◆ **Work instruction**: Retype every line of the entries below word for word, keeping each line break where it falls.

Saved entries:

-------

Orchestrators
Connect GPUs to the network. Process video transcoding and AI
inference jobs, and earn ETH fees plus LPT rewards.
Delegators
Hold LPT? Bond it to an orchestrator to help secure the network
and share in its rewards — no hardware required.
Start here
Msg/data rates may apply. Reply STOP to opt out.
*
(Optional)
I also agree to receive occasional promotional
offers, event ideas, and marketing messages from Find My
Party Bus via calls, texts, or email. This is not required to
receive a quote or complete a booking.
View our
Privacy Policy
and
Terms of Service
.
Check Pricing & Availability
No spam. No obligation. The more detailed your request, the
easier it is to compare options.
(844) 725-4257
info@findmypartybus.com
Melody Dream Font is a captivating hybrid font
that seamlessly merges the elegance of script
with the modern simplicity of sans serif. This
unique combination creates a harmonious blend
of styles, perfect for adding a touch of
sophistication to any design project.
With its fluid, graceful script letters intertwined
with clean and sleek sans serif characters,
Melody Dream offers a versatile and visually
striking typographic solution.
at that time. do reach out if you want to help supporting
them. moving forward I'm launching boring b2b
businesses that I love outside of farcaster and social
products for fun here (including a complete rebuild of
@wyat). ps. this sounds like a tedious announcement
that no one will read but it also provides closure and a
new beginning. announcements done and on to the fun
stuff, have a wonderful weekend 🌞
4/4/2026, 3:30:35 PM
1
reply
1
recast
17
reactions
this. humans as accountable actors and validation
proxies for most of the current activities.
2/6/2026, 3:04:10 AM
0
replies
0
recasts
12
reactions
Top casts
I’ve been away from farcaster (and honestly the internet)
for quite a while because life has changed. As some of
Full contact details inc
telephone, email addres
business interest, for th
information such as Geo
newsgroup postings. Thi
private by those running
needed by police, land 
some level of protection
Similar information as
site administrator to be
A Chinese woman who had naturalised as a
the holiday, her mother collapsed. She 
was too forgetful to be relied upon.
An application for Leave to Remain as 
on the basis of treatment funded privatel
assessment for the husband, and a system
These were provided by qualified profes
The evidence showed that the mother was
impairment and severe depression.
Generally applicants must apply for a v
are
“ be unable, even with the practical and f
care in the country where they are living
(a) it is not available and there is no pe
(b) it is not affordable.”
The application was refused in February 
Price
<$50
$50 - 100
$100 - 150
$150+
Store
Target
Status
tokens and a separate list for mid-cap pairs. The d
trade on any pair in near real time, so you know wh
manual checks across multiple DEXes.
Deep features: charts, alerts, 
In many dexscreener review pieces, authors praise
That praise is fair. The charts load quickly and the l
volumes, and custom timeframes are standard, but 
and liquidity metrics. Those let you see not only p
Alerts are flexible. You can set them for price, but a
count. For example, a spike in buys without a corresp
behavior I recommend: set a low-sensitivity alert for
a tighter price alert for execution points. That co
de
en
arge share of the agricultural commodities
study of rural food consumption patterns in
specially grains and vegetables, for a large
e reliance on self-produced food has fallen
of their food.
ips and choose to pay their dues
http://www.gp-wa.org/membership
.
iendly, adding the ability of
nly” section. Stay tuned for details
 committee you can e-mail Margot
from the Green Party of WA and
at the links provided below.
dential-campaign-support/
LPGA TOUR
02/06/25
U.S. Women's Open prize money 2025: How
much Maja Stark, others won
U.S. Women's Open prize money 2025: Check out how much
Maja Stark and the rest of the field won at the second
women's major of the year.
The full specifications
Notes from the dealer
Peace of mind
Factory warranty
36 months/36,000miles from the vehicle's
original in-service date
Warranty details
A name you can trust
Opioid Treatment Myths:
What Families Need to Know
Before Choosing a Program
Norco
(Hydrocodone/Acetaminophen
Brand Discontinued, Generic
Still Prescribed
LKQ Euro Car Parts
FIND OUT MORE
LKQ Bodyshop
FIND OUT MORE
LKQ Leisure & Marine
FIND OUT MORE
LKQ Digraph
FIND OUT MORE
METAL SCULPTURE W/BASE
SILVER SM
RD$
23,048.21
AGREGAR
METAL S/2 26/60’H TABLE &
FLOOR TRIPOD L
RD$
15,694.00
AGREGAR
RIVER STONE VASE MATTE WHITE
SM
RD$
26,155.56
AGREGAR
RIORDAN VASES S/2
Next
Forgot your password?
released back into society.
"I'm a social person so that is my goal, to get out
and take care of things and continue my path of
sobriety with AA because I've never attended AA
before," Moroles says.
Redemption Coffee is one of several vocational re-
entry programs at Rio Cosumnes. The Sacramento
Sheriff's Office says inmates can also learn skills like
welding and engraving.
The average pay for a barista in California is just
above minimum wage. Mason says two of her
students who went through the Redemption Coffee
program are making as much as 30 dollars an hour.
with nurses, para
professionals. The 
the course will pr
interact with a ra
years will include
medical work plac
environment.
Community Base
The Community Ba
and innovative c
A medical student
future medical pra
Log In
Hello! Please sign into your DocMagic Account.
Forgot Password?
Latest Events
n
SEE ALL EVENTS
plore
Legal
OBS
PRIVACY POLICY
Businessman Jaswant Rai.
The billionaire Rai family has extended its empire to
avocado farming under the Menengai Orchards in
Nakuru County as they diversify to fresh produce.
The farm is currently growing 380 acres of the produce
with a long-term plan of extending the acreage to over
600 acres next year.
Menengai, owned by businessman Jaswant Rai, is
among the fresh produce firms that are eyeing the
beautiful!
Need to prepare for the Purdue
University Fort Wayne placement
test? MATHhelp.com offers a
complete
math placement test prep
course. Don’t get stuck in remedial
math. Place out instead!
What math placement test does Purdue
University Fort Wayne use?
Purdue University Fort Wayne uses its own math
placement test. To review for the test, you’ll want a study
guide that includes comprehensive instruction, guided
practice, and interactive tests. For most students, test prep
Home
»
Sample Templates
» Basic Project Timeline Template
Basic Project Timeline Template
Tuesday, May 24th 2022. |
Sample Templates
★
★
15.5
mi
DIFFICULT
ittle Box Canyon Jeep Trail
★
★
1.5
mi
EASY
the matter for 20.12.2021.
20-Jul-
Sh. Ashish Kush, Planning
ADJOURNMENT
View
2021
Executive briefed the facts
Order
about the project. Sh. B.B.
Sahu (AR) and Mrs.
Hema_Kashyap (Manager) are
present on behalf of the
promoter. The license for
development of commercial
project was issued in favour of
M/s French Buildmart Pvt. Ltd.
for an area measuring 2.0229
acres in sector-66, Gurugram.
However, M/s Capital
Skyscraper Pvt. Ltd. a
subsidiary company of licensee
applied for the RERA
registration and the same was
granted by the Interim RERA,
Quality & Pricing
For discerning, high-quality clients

-------

◆ **Your response**:
Orchestrators
Connect GPUs to the network. Process video transcoding and AI
inference jobs, and earn ETH fees plus LPT rewards.
Delegators
Hold LPT? Bond it to an orchestrator to help secure the network
and share in its rewards — no hardware required.
Start here
Msg/data rates may apply. Reply STOP to opt out.
*
(Optional)
I also agree to receive occasional promotional
offers, event ideas, and marketing messages from Find My
Party Bus via calls, texts, or email. This is not required to
receive a quote or complete a booking.
View our
Privacy Policy
and
Terms of Service
.
Check Pricing & Availability
No spam. No obligation. The more detailed your request, the
easier it is to compare options.
(844) 725-4257
info@findmypartybus.com
Melody Dream Font is a captivating hybrid font
that seamlessly merges the elegance of script
with the modern simplicity of sans serif. This
unique combination creates a harmonious blend
of styles, perfect for adding a touch of
sophistication to any design project.
With its fluid, graceful script letters intertwined
with clean and sleek sans serif characters,
Melody Dream offers a versatile and visually
striking typographic solution.
at that time. do reach out if you want to help supporting
them. moving forward I'm launching boring b2b
businesses that I love outside of farcaster and social
products for fun here (including a complete rebuild of
@wyat). ps. this sounds like a tedious announcement
that no one will read but it also provides closure and a
new beginning. announcements done and on to the fun
stuff, have a wonderful weekend 🌞
4/4/2026, 3:30:35 PM
1
reply
1
recast
17
reactions
this. humans as accountable actors and validation
proxies for most of the current activities.
2/6/2026, 3:04:10 AM
0
replies
0
recasts
12
reactions
Top casts
I’ve been away from farcaster (and honestly the internet)
for quite a while because life has changed. As some of
Full contact details inc
telephone, email addres
business interest, for th
information such as Geo
newsgroup postings. Thi
private by those running
needed by police, land 
some level of protection
Similar information as
site administrator to be
A Chinese woman who had naturalised as a
the holiday, her mother collapsed. She 
was too forgetful to be relied upon.
An application for Leave to Remain as 
on the basis of treatment funded privatel
assessment for the husband, and a system
These were provided by qualified profes
The evidence showed that the mother was
impairment and severe depression.
Generally applicants must apply for a v
are
“ be unable, even with the practical and f
care in the country where they are living
(a) it is not available and there is no pe
(b) it is not affordable.”
The application was refused in February 
Price
<$50
$50 - 100
$100 - 150
$150+
Store
Target
Status
tokens and a separate list for mid-cap pairs. The d
trade on any pair in near real time, so you know wh
manual checks across multiple DEXes.
Deep features: charts, alerts, 
In many dexscreener review pieces, authors praise
That praise is fair. The charts load quickly and the l
volumes, and custom timeframes are standard, but 
and liquidity metrics. Those let you see not only p
Alerts are flexible. You can set them for price, but a
count. For example, a spike in buys without a corresp
behavior I recommend: set a low-sensitivity alert for
a tighter price alert for execution points. That co
de
en
arge share of the agricultural commodities
study of rural food consumption patterns in
specially grains and vegetables, for a large
e reliance on self-produced food has fallen
of their food.
ips and choose to pay their dues
http://www.gp-wa.org/membership
.
iendly, adding the ability of
nly” section. Stay tuned for details
 committee you can e-mail Margot
from the Green Party of WA and
at the links provided below.
dential-campaign-support/
LPGA TOUR
02/06/25
U.S. Women's Open prize money 2025: How
much Maja Stark, others won
U.S. Women's Open prize money 2025: Check out how much
Maja Stark and the rest of the field won at the second
women's major of the year.
The full specifications
Notes from the dealer
Peace of mind
Factory warranty
36 months/36,000miles from the vehicle's
original in-service date
Warranty details
A name you can trust
Opioid Treatment Myths:
What Families Need to Know
Before Choosing a Program
Norco
(Hydrocodone/Acetaminophen
Brand Discontinued, Generic
Still Prescribed
LKQ Euro Car Parts
FIND OUT MORE
LKQ Bodyshop
FIND OUT MORE
LKQ Leisure & Marine
FIND OUT MORE
LKQ Digraph
FIND OUT MORE
METAL SCULPTURE W/BASE
SILVER SM
RD$
23,048.21
AGREGAR
METAL S/2 26/60’H TABLE &
FLOOR TRIPOD L
RD$
15,694.00
AGREGAR
RIVER STONE VASE MATTE WHITE
SM
RD$
26,155.56
AGREGAR
RIORDAN VASES S/2
Next
Forgot your password?
released back into society.
"I'm a social person so that is my goal, to get out
and take care of things and continue my path of
sobriety with AA because I've never attended AA
before," Moroles says.
Redemption Coffee is one of several vocational re-
entry programs at Rio Cosumnes. The Sacramento
Sheriff's Office says inmates can also learn skills like
welding and engraving.
The average pay for a barista in California is just
above minimum wage. Mason says two of her
students who went through the Redemption Coffee
program are making as much as 30 dollars an hour.
with nurses, para
professionals. The 
the course will pr
interact with a ra
years will include
medical work plac
environment.
Community Base
The Community Ba
and innovative c
A medical student
future medical pra
Log In
Hello! Please sign into your DocMagic Account.
Forgot Password?
Latest Events
n
SEE ALL EVENTS
plore
Legal
OBS
PRIVACY POLICY
Businessman Jaswant Rai.
The billionaire Rai family has extended its empire to
avocado farming under the Menengai Orchards in
Nakuru County as they diversify to fresh produce.
The farm is currently growing 380 acres of the produce
with a long-term plan of extending the acreage to over
600 acres next year.
Menengai, owned by businessman Jaswant Rai, is
among the fresh produce firms that are eyeing the
beautiful!
Need to prepare for the Purdue
University Fort Wayne placement
test? MATHhelp.com offers a
complete
math placement test prep
course. Don’t get stuck in remedial
math. Place out instead!
What math placement test does Purdue
University Fort Wayne use?
Purdue University Fort Wayne uses its own math
placement test. To review for the test, you’ll want a study
guide that includes comprehensive instruction, guided
practice, and interactive tests. For most students, test prep
Home
»
Sample Templates
» Basic Project Timeline Template
Basic Project Timeline Template
Tuesday, May 24th 2022. |
Sample Templates
★
★
15.5
mi
DIFFICULT
ittle Box Canyon Jeep Trail
★
★
1.5
mi
EASY
the matter for 20.12.2021.
20-Jul-
Sh. Ashish Kush, Planning
ADJOURNMENT
View
2021
Executive briefed the facts
Order
about the project. Sh. B.B.
Sahu (AR) and Mrs.
Hema_Kashyap (Manager) are
present on behalf of the
promoter. The license for
development of commercial
project was issued in favour of
M/s French Buildmart Pvt. Ltd.
for an area measuring 2.0229
acres in sector-66, Gurugram.
However, M/s Capital
Skyscraper Pvt. Ltd. a
subsidiary company of licensee
applied for the RERA
registration and the same was
granted by the Interim RERA,
Quality & Pricing
For discerning, high-quality clients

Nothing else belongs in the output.